>>>

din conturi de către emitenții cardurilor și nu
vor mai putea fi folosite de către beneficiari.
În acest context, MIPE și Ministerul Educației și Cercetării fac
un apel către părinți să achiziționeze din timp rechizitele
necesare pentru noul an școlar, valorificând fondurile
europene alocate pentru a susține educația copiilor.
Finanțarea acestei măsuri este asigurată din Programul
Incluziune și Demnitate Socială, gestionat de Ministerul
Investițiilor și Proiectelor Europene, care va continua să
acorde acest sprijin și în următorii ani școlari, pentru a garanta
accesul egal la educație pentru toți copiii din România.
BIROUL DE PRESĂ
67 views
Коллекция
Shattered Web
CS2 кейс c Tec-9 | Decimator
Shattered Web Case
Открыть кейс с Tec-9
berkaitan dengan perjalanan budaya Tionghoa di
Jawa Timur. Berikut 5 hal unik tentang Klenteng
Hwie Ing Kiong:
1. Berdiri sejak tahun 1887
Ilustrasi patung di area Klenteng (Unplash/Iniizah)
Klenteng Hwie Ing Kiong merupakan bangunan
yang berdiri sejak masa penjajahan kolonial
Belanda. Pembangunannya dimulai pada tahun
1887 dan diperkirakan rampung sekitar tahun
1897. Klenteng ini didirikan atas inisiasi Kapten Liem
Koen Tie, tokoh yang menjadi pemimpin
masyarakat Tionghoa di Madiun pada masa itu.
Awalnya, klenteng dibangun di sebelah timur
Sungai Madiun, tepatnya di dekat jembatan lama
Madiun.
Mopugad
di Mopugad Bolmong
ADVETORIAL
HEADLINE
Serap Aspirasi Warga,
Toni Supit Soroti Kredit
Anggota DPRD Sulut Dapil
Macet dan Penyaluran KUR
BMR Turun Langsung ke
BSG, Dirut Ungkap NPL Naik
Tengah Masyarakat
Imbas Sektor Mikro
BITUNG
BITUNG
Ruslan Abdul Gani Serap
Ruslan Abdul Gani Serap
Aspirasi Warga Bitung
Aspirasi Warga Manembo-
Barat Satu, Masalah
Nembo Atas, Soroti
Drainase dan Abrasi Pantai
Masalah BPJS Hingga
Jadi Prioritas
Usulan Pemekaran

<<<

What lines above contain the word "sejak"? Please copy each one.

1. Berdiri sejak tahun 1887
yang berdiri sejak masa penjajahan kolonial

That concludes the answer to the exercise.